After upgrading to 13.0 74.14+ from older releases sometimes it was observed that config sync is continuously failing in HA/Cluster deployments. Failure can be because of multiple reasons like:
- Internal user login is disabled but ns_comm_key is not configured
- Ssh_host_rsa_key private and public is not appropriate
- Rpc node password mismatch among nodes
- Disk space issue or some unknow reason which is not yet identified
Go through the article,
https://support.citrix.com/article/CTX214822 to identify if the issue was caused due to case 1 (listed above)
If the issue is not caused due to case 1 then check for case 2. This article discusses case 2.
- To enhance the secure way of config sync “strichostkeychecking” is now enabled while making ssh connection to the Primary/CCO node.
- CCO/Primary node’s ssh_host_rsa_key.pub file content was fetched on a secure channel.
- This public key is used by NON-CCO/Secondary node to authenticate CCO/Primary node identity using stricthostkeychecking.
- This will ensure NON-CCO/Secondary node is establishing a connection with the right CCO/Primary node.
- In the case of a man-in-middle attack, configysnc will fail because the public key sent by the attacker will not match with the fetched public key.

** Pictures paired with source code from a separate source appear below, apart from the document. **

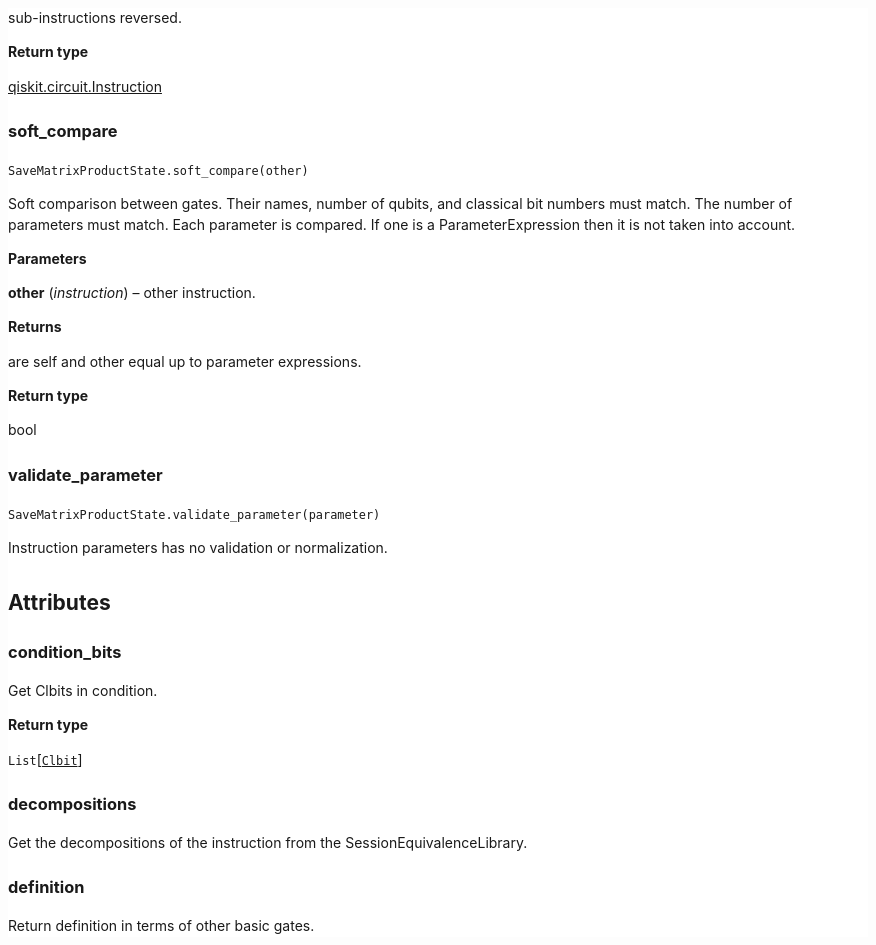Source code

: sub-instructions reversed.

**Return type**

[qiskit.circuit.Instruction](qiskit.circuit.Instruction "qiskit.circuit.Instruction")

### soft\_compare

<span id="qiskit_aer.library.SaveMatrixProductState.soft_compare" />

`SaveMatrixProductState.soft_compare(other)`

Soft comparison between gates. Their names, number of qubits, and classical bit numbers must match. The number of parameters must match. Each parameter is compared. If one is a ParameterExpression then it is not taken into account.

**Parameters**

**other** (*instruction*) – other instruction.

**Returns**

are self and other equal up to parameter expressions.

**Return type**

bool

### validate\_parameter

<span id="qiskit_aer.library.SaveMatrixProductState.validate_parameter" />

`SaveMatrixProductState.validate_parameter(parameter)`

Instruction parameters has no validation or normalization.

## Attributes

<span id="qiskit_aer.library.SaveMatrixProductState.condition_bits" />

### condition\_bits

Get Clbits in condition.

**Return type**

`List`\[[`Clbit`](qiskit.circuit.Clbit "qiskit.circuit.classicalregister.Clbit")]

<span id="qiskit_aer.library.SaveMatrixProductState.decompositions" />

### decompositions

Get the decompositions of the instruction from the SessionEquivalenceLibrary.

<span id="qiskit_aer.library.SaveMatrixProductState.definition" />

### definition

Return definition in terms of other basic gates.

- But if CCO/Primary itself doesn’t have the correct entry in ssh_host_rsa_key.pub then this strichostkeychecking will fail which lead to configsync failure continuously.
Identify issue:
Run below command in CCO/Primary node to identified if both public and private keys are correct:
$ ssh-keygen -y -f /nsconfig/ssh/ssh_host_rsa_key
Above command will print public key and this public sent by the CCO/Primary node to the NON-CCO/Secondary during ssh connection. Match the output of the above command with public content in “/nsconfig/ssh/ssh_host_rsa_key.pub”. This should be the same. Like below:
$ ssh-keygen -y -f /nsconfig/ssh/ssh_host_rsa_key
ssh-rsa
AAAAB3NzaC1yc2EAAAADAQABAAABAQC/mUBEWQVdgwEAyF1/RyN6ZS0WVM45brXptqk95pHu6dF41LDLByCT4PH5mqhWhneh6nsdS3XcgPTCgtZP7R4XDh4X3xJ9tje26VCCDcFApB9OGXxdTSqS0X+vVwLLW9uX93xpxfNRCI7pJqflhe3xCgjE6SN6wfgLfnj+7xfikkbxDUF5KSXJglHHz1jkLbSX2fCMEnv6KxhMUBDefGpY9QXqr1Ea62qaigOnMcknC5kbZE3oeaEiUYw25YfdqDE70yUx8rnZmbEMdQT3ldedRprKSiTVpubwFmiHDGJKp/LBOowZvZy/zFCwJdvBZRcePRcpFiMHxc+l0e2cKyVN
$ cat /nsconfig/ssh/ssh_host_rsa_key.pub
ssh-rsa
AAAAB3NzaC1yc2EAAAADAQABAAABAQC/mUBEWQVdgwEAyF1/RyN6ZS0WVM45brXptqk95pHu6dF41LDLByCT4PH5mqhWhneh6nsdS3XcgPTCgtZP7R4XDh4X3xJ9tje26VCCDcFApB9OGXxdTSqS0X+vVwLLW9uX93xpxfNRCI7pJqflhe3xCgjE6SN6wfgLfnj+7xfikkbxDUF5KSXJglHHz1jkLbSX2fCMEnv6KxhMUBDefGpY9QXqr1Ea62qaigOnMcknC5kbZE3oeaEiUYw25YfdqDE70yUx8rnZmbEMdQT3ldedRprKSiTVpubwFmiHDGJKp/LBOowZvZy/zFCwJdvBZRcePRcpFiMHxc+l0e2cKyVN root@ns
If it’s matching then configsync is failing due to some other reasons and needs to be explored for the root cause. But if it is not matching then ssh_host_rsa_key keys need to be regenerated.